The researchers at the Electronic Frontier Foundation (EFF) found that the devices emit the information even in low-power mode. Other mobile platforms are also affected by this problem, though.
Preferred Network Offload (PNO) is a feature that scans the background environment in search of a WiFi connection that has been used in previous occasions. This way, it can save battery life and mobile data cost.
The trouble is that this information can be intercepted by anyone within the WiFi range and used to determine the places the owner of the device spent long enough time to use the WiFi connection for accessing the Internet.
“Normally eavesdroppers would need to spend some effort extracting this sort of information from the latitude/longitude history typically discussed in location privacy analysis,” says the EFF article. But by broadcasting the SSIDs (service set identifiers), the phone provides them with clear information about the last 15 WiFi destinations, without having to process the details.

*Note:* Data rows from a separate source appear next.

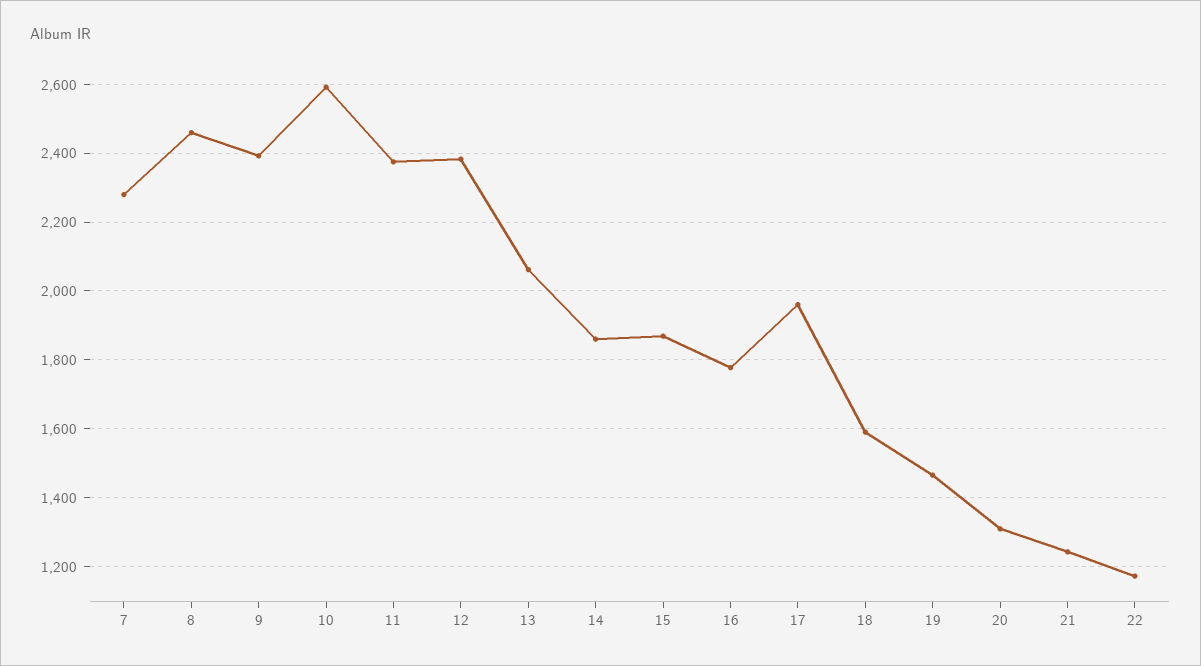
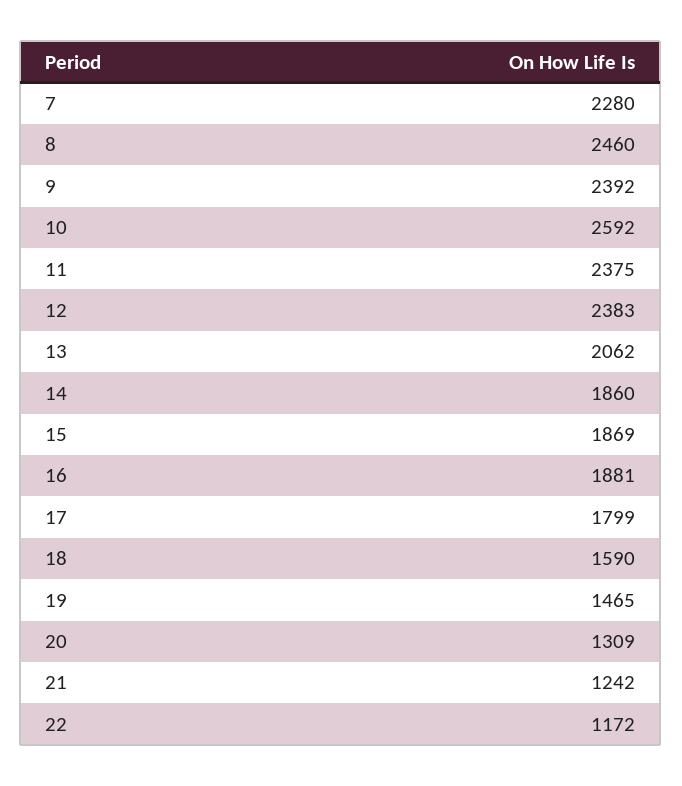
  {
    "7": 2280,
    "8": 2460,
    "9": 2392,
    "10": 2592,
    "11": 2375,
    "12": 2383,
    "13": 2062,
    "14": 1860,
    "15": 1869,
-   "16": 1780,
+   "16": 1881,
-   "17": 1960,
+   "17": 1799,
    "18": 1590,
    "19": 1465,
    "20": 1309,
    "21": 1242,
    "22": 1172
  }

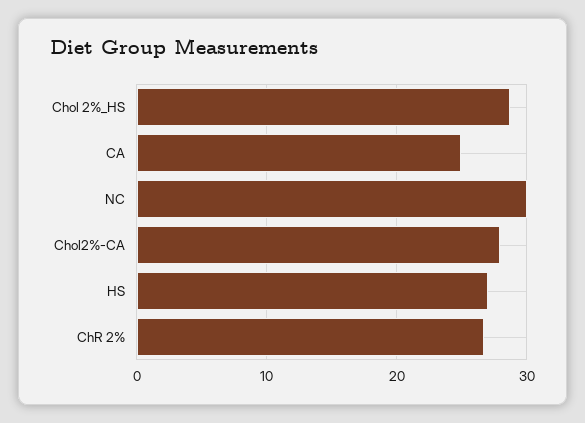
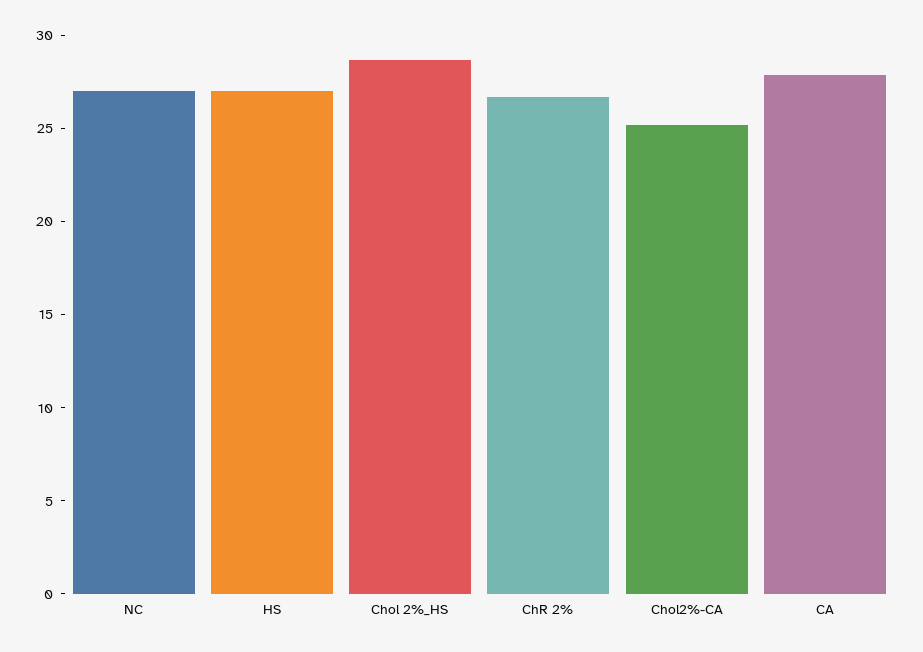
  {
    "Chol 2%_HS": 29,
-   "CA": 25,
+   "CA": 28,
-   "NC": 30,
+   "NC": 27,
-   "Chol2%-CA": 28,
+   "Chol2%-CA": 25,
    "HS": 27,
    "ChR 2%": 27
  }

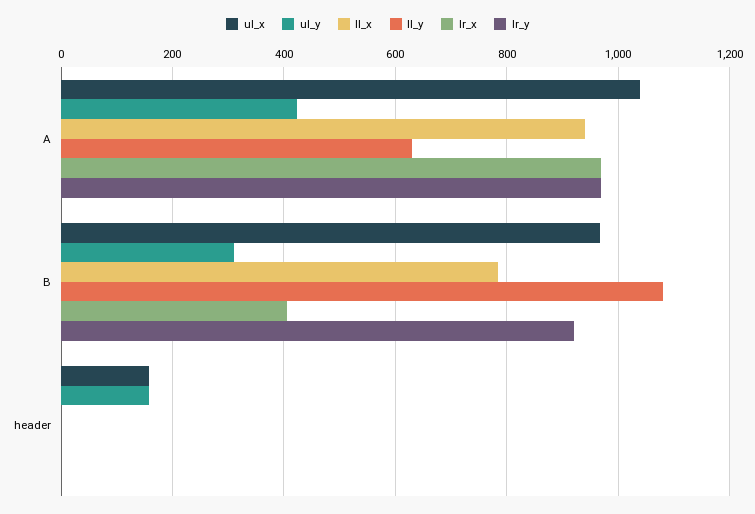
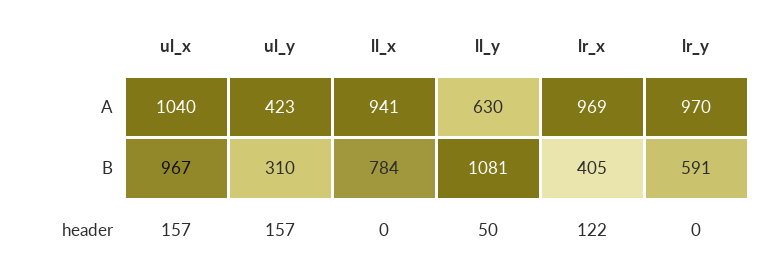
  {
    "ul_x": {
      "A": 1040,
      "B": 967,
      "header": 157
    },
    "ul_y": {
      "A": 423,
      "B": 310,
      "header": 157
    },
    "ll_x": {
      "A": 941,
      "B": 784,
      "header": 0
    },
    "ll_y": {
      "A": 630,
      "B": 1081,
-     "header": 0
+     "header": 50
    },
    "lr_x": {
      "A": 969,
      "B": 405,
-     "header": 0
+     "header": 122
    },
    "lr_y": {
      "A": 970,
-     "B": 920,
+     "B": 591,
      "header": 0
    }
  }

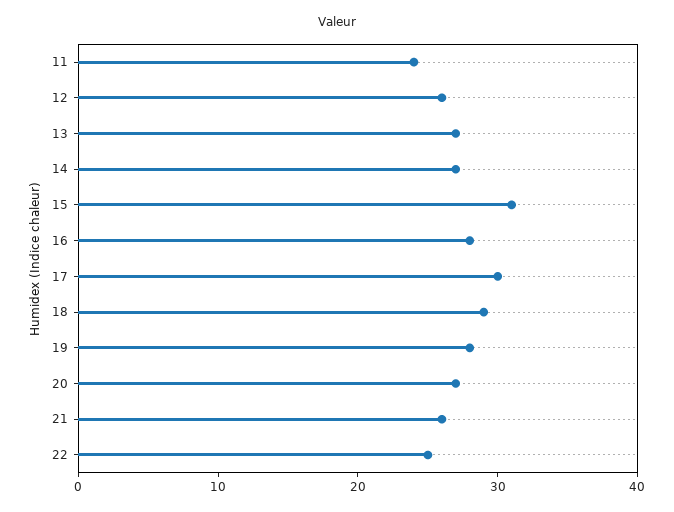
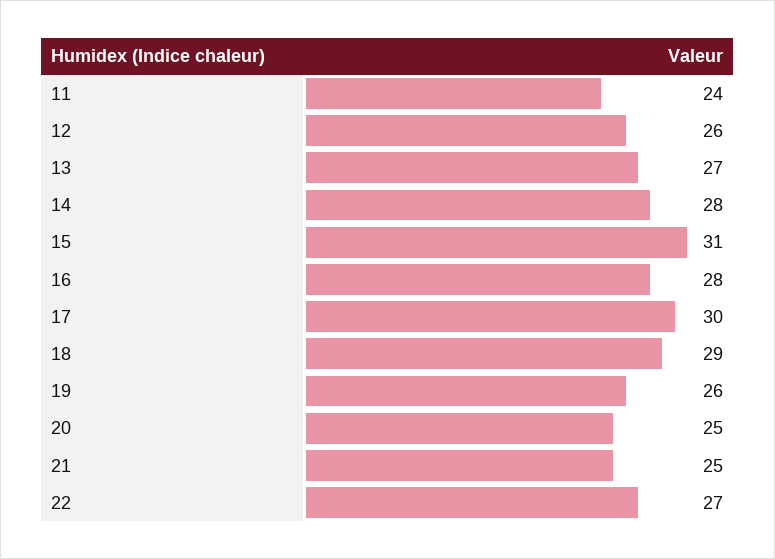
  {
    "11": 24,
    "12": 26,
    "13": 27,
-   "14": 27,
+   "14": 28,
    "15": 31,
    "16": 28,
    "17": 30,
    "18": 29,
-   "19": 28,
+   "19": 26,
-   "20": 27,
+   "20": 25,
-   "21": 26,
+   "21": 25,
-   "22": 25
+   "22": 27
  }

EFF tested multiple Android devices and found that not all of them leak the details about the WiFi connections used, Samsung Galaxy Mini, S3, S4, HTC One Mini or Motorola Droid 1 being among them.
The research was the fact that none of the devices tested would broadcast the info when the display would be turned on. “But for some reason, even though none of the Android phones we tested broadcast the names of networks they knew about when their screens were on, many of the phones running Honeycomb or later (and even one running Gingerbread) broadcast the names of networks they knew about when their screens were turned off,” says the EFF blog post.
This was reported to Google and they replied saying that they were looking into the types of changes that could be implemented in future versions of the operating system in order to eliminate the location tracking risk.
EFF notes that a patch to “wpa_supplicant” recently submitted by a Google employee fixes the problem and needs to be integrated into the downstream Android code.
Users can protect against this type of snooping by turning off WiFi from the advanced section of the WiFi settings when the device is in sleep mode. This may not work on all types of Android brands though, and the disadvantage is that it increases mobile data usage.